Data extracted from a collection
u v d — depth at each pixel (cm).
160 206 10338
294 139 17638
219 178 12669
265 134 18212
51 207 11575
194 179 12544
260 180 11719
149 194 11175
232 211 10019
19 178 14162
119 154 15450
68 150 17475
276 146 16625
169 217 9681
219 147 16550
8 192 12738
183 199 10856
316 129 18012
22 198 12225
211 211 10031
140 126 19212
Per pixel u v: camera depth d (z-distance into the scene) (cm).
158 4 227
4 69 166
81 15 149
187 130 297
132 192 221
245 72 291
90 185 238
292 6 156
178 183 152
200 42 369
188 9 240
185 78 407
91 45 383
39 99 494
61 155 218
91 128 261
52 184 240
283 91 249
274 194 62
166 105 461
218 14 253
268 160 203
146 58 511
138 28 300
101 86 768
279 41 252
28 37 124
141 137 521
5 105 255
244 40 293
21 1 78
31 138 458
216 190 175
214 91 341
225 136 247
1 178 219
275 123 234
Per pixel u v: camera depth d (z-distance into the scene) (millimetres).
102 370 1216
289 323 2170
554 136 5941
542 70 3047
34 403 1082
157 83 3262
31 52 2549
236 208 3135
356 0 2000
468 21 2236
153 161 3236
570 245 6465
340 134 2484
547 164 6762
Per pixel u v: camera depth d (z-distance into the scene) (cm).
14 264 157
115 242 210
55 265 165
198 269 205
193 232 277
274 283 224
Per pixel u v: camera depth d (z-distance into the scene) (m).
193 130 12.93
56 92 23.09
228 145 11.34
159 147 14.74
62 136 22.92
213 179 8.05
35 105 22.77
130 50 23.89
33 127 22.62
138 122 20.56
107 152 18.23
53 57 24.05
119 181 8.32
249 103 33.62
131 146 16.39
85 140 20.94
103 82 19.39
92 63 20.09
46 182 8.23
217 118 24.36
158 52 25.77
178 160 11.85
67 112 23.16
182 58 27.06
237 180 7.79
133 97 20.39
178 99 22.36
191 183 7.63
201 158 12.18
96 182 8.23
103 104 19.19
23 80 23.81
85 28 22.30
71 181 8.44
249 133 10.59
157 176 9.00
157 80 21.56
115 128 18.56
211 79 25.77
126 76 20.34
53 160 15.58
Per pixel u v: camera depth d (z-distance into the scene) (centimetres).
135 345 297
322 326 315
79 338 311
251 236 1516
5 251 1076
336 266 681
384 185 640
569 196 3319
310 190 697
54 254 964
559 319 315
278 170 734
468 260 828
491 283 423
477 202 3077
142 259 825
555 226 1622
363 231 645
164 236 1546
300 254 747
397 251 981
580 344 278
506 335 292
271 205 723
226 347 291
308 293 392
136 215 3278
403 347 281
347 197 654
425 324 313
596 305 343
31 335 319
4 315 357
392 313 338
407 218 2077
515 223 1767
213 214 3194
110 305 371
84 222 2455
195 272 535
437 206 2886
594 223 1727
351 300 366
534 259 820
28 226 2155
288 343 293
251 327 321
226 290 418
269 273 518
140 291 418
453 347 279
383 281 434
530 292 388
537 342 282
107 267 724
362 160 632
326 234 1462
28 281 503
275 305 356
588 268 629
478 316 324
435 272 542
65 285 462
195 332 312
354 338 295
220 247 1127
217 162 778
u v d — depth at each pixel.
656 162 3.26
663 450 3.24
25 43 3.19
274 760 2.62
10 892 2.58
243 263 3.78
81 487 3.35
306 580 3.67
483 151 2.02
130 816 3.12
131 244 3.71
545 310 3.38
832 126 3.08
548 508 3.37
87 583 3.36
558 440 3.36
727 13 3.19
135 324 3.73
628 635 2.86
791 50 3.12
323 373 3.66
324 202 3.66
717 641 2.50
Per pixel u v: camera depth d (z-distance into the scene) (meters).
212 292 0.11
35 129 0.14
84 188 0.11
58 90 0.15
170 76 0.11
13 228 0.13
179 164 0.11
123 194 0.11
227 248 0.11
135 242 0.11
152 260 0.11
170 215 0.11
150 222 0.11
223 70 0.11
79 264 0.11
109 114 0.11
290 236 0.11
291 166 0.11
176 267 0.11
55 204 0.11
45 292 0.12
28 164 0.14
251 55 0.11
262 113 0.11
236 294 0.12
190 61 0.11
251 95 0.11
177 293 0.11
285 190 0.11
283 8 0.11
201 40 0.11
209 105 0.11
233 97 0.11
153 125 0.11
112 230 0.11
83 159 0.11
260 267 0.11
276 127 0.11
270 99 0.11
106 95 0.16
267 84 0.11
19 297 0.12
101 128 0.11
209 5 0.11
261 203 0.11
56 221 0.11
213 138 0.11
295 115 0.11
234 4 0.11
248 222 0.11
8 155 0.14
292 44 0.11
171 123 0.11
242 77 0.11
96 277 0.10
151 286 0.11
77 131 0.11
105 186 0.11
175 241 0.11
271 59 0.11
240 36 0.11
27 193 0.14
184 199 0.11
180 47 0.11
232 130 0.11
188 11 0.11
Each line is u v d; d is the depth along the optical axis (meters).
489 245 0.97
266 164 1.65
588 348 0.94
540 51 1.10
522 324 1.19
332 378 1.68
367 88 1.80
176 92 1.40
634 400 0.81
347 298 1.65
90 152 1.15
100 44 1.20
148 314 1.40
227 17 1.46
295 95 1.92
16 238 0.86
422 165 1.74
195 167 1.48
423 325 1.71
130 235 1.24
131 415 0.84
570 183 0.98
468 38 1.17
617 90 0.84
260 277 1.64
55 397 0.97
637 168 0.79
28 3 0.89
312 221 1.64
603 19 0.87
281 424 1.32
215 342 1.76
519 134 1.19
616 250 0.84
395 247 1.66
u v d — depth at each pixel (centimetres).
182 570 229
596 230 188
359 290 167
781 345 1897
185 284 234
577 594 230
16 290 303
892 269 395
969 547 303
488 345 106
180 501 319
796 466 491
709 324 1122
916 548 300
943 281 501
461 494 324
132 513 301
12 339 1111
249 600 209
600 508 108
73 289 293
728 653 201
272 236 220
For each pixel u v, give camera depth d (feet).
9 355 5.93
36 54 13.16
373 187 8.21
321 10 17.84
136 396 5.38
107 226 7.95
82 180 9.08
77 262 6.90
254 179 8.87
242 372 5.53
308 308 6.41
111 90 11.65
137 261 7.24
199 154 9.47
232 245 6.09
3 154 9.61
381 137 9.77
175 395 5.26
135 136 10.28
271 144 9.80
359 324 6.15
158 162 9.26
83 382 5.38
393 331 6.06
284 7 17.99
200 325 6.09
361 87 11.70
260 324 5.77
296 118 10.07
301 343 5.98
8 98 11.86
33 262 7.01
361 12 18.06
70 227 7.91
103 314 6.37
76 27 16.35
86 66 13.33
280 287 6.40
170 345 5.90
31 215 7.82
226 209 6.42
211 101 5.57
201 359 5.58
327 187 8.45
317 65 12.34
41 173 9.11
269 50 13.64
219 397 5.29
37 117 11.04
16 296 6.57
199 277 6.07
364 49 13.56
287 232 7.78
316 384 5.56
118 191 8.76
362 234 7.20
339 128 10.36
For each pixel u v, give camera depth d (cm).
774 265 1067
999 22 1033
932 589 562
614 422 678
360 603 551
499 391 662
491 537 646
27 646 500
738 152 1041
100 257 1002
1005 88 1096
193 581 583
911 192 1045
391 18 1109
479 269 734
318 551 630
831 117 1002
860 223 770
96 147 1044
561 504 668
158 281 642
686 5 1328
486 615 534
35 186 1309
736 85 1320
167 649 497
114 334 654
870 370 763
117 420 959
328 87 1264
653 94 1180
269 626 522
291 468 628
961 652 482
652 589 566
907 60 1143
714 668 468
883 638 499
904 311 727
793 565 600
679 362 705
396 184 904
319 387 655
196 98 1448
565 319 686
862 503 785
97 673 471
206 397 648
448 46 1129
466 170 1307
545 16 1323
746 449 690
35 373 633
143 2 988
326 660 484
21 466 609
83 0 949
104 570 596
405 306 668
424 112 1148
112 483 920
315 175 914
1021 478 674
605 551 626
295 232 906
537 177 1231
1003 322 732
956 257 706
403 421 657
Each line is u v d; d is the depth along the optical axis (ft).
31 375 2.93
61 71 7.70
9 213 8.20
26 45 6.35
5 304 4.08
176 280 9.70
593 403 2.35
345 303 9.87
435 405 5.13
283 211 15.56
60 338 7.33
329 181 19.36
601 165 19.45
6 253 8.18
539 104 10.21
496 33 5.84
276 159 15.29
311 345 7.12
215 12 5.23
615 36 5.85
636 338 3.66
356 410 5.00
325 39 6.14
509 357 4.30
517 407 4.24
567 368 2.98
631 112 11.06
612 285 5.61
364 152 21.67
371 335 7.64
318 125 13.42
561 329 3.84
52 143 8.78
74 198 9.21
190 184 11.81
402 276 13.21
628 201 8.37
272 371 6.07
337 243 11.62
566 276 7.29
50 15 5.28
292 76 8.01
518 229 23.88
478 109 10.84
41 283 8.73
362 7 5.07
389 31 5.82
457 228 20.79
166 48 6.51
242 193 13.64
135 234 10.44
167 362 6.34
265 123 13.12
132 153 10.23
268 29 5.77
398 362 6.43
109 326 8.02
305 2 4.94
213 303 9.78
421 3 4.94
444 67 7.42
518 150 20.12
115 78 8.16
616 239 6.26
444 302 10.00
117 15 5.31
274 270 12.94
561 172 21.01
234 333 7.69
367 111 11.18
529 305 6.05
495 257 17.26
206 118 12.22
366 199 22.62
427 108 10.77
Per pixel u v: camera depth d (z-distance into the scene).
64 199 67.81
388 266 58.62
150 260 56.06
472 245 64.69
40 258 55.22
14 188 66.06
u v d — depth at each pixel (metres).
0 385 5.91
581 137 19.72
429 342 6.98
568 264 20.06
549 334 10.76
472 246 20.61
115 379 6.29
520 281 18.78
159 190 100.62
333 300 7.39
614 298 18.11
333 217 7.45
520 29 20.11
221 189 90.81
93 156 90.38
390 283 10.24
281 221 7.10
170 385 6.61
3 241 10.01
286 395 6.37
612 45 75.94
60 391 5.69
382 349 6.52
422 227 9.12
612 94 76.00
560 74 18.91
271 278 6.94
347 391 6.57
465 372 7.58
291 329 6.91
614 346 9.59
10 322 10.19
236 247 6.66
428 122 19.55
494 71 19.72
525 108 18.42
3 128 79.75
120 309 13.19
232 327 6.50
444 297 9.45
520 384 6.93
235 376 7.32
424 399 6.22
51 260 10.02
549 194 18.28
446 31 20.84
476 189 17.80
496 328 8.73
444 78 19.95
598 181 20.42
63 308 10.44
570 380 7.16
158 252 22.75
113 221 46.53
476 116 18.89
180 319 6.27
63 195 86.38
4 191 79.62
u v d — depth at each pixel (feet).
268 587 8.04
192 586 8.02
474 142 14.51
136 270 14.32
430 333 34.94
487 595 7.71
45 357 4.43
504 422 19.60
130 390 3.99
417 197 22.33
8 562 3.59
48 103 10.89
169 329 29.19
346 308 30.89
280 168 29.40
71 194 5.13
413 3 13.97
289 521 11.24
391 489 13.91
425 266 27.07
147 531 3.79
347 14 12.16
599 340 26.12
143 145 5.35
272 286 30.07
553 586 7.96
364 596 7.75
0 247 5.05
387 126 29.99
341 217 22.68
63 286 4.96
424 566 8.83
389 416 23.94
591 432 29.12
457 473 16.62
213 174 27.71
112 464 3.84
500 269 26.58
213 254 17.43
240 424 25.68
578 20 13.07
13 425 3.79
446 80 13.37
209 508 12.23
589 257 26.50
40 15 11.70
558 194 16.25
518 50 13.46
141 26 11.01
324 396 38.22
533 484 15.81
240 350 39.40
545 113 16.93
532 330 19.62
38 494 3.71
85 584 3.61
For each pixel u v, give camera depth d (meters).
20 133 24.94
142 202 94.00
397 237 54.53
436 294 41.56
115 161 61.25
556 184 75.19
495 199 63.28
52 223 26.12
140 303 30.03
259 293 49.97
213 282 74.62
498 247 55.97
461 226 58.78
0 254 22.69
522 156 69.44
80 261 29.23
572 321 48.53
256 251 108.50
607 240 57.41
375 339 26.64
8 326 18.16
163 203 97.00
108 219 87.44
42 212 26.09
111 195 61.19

_Exercise aim_
Starting with the first line of the entries and ending with the line that has "183 199 10856", copy each line exactly and add nothing.

_Solution for this exercise_
u v d — depth at each pixel (cm).
160 206 10338
294 139 17638
219 178 12669
265 134 18212
51 207 11575
194 179 12544
260 180 11719
149 194 11175
232 211 10019
19 178 14162
119 154 15450
68 150 17475
276 146 16625
169 217 9681
219 147 16550
8 192 12738
183 199 10856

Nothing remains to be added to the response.